# Technical Document Extraction: Box Plot Analysis of Accuracy Across Datasets
## Figure Caption
**Figure 1**: Box plots comparing accuracy distributions across five datasets: AIME24, EN-EASY, EN-HARD, ZH-EASY, and ZH-HARD. Accuracy values range from 0.0 to 1.0.
---
## Key Components and Spatial Grounding
1. **Axes**:
- **Y-Axis**: Labeled "Accuracy" with a linear scale from 0.0 to 1.0 (increments of 0.2).
- **X-Axis**: Categorical axis listing datasets: AIME24, EN-EASY, EN-HARD, ZH-EASY, ZH-HARD.
- **Grid**: Dashed gray grid lines for reference.
2. **Legend**:
- No explicit legend is present in the image. Colors are directly mapped to datasets as follows:
- **Purple**: AIME24
- **Blue**: EN-EASY
- **Red**: EN-HARD
- **Green**: ZH-EASY
- **Orange**: ZH-HARD
3. **Outliers**:
- Represented by black circles (○) outside the whiskers of each box plot.
---
## Dataset-Specific Analysis
### AIME24 (Purple)
- **Median Accuracy**: ~0.75 (horizontal line within the box).

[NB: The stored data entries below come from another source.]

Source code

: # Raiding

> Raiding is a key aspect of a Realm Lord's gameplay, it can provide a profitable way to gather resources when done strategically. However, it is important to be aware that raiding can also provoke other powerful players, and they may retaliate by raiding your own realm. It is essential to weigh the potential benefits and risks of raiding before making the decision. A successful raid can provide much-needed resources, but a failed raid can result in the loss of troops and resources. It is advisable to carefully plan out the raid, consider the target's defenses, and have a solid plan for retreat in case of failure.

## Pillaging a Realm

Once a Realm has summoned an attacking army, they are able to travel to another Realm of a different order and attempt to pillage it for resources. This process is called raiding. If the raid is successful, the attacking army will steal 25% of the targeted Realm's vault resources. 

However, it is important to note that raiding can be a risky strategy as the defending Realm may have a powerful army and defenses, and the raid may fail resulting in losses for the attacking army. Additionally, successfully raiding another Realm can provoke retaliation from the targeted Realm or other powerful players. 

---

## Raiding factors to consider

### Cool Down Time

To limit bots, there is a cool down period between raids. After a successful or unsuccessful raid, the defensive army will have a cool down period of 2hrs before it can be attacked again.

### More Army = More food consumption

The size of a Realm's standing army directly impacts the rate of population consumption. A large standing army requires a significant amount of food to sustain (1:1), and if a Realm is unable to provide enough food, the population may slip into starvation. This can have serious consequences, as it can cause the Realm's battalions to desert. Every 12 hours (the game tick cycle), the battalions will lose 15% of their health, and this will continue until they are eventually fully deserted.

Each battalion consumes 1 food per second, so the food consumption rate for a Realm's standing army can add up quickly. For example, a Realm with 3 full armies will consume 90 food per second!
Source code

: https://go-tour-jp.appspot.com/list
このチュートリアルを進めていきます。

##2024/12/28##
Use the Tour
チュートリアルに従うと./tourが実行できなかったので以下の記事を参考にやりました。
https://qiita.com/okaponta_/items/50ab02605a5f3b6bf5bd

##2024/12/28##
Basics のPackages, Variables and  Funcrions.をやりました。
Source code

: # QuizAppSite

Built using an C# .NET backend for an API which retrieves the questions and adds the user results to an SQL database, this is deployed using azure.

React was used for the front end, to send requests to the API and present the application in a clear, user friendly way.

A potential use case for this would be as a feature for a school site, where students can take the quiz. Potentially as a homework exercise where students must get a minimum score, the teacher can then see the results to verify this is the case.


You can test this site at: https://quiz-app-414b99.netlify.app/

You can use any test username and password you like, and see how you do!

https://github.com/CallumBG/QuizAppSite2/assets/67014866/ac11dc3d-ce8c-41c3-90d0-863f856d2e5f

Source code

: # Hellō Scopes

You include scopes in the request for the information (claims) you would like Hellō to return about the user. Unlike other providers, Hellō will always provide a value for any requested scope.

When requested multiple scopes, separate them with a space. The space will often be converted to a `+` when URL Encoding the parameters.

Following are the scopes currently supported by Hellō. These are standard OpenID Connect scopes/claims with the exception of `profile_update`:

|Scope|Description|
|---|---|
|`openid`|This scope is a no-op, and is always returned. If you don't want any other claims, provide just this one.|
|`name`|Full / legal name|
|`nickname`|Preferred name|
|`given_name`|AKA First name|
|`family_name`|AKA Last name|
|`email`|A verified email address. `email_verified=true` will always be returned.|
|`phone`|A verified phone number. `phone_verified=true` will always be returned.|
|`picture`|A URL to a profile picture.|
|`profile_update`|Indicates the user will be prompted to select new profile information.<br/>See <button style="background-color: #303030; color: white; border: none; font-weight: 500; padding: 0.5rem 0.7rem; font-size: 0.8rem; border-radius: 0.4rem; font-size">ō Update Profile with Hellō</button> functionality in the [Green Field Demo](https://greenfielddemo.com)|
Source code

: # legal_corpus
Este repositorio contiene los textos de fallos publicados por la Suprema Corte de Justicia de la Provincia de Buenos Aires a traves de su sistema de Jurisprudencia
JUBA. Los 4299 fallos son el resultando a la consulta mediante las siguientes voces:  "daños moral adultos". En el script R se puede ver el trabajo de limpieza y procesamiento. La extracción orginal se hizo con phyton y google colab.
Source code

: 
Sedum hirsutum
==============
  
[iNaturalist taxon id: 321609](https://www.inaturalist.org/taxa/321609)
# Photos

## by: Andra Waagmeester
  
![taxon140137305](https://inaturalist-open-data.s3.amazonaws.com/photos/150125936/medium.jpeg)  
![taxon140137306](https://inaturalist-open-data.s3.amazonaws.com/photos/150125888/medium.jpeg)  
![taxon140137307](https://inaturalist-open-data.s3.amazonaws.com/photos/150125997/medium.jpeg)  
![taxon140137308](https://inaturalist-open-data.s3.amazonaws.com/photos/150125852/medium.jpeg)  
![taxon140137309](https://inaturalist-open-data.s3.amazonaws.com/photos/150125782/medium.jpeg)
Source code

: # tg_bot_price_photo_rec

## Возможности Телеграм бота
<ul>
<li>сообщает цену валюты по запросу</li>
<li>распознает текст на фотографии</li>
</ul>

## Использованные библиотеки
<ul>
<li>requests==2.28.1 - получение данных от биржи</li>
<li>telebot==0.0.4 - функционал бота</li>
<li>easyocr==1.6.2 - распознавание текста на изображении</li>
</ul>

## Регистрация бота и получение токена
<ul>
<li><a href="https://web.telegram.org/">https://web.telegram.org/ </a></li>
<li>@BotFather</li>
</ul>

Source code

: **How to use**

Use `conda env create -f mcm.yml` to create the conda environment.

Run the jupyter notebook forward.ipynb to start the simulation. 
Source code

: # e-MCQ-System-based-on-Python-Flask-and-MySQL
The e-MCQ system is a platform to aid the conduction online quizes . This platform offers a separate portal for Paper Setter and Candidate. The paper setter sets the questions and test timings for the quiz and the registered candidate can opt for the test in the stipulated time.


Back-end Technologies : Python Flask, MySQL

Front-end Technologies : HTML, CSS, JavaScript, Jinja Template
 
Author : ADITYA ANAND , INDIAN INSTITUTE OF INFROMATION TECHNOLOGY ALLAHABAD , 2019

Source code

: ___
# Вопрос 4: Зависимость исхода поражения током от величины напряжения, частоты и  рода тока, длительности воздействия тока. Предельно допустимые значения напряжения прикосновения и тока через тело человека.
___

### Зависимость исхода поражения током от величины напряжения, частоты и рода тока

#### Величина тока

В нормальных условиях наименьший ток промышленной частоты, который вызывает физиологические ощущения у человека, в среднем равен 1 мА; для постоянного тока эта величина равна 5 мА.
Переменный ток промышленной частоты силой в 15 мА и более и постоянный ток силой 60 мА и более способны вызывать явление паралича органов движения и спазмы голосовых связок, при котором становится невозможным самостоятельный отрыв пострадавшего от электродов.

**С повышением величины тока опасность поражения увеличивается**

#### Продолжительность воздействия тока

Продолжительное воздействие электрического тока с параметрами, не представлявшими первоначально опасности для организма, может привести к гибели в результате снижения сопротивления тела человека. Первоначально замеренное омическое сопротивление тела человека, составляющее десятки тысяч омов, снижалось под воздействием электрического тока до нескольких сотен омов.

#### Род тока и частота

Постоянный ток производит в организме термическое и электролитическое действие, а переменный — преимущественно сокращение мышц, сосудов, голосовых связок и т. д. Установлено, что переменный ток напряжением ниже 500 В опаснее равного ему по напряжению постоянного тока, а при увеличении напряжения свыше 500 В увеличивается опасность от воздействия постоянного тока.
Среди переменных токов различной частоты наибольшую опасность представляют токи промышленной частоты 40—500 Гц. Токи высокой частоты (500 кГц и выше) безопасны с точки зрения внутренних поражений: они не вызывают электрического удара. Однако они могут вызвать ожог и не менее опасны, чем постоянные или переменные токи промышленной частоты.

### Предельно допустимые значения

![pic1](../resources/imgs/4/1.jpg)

- **Interquartile Range (IQR)**: ~0.65–0.80 (box height).
- **Outliers**: Two points at ~0.30 and ~0.35 (below the lower whisker).
### EN-EASY (Blue)
- **Median Accuracy**: ~0.65.
- **IQR**: ~0.55–0.70.
- **Outliers**: Two points at ~0.20 and ~0.25 (below the lower whisker).
### EN-HARD (Red)
- **Median Accuracy**: ~0.15.
- **IQR**: ~0.10–0.20.
- **Outliers**: One point at ~0.35 (above the upper whisker).
### ZH-EASY (Green)
- **Median Accuracy**: ~0.60.
- **IQR**: ~0.40–0.70.
- **Outliers**: One point at ~0.55 (above the upper whisker).
### ZH-HARD (Orange)
- **Median Accuracy**: ~0.10.
- **IQR**: ~0.05–0.15.
- **Outliers**: One point at ~0.30 (above the upper whisker).
---
## Key Trends and Observations
1. **Highest Accuracy**:
- **AIME24** demonstrates the highest median accuracy (~0.75) and the widest IQR (~0.65–0.80), indicating robust performance with moderate variability.
2. **Lowest Accuracy**:
- **EN-HARD** and **ZH-HARD** exhibit the lowest medians (~0.15 and ~0.10, respectively), with narrow IQRs, suggesting poor and consistent performance.
3. **Intermediate Performance**:
- **EN-EASY** and **ZH-EASY** show mid-range accuracy (~0.65 and ~0.60 medians). EN-EASY has a wider IQR (~0.55–0.70), indicating higher variability compared to ZH-EASY (~0.40–0.70).
4. **Outlier Patterns**:
- Outliers are sparse and concentrated below the lower whiskers for AIME24, EN-EASY, and ZH-HARD. EN-HARD and ZH-EASY have outliers above their upper whiskers.
---
## Data Table Reconstruction (Summary)
| Dataset | Median Accuracy | Lower Quartile | Upper Quartile | Outlier(s) |
|-----------|-----------------|----------------|----------------|---------------------|
| AIME24 | 0.75 | 0.65 | 0.80 | 0.30, 0.35 |
| EN-EASY | 0.65 | 0.55 | 0.70 | 0.20, 0.25 |
| EN-HARD | 0.15 | 0.10 | 0.20 | 0.35 |
| ZH-EASY | 0.60 | 0.40 | 0.70 | 0.55 |
| ZH-HARD | 0.10 | 0.05 | 0.15 | 0.30 |
---
## Color Consistency Verification
- All elements (box, median line, whiskers) for each dataset match the assigned color:
- AIME24: Purple (box, median, whiskers).
- EN-EASY: Blue (box, median, whiskers).
- EN-HARD: Red (box, median, whiskers).
- ZH-EASY: Green (box, median, whiskers).
- ZH-HARD: Orange (box, median, whiskers).
- Outliers (black circles) are consistent across all datasets.
---
## Conclusion
The box plots reveal significant disparities in accuracy across datasets. AIME24 and ZH-EASY outperform EN-HARD and ZH-HARD, while EN-EASY and ZH-EASY show moderate performance. Outliers suggest occasional deviations from typical accuracy ranges, particularly in harder datasets (EN-HARD, ZH-HARD).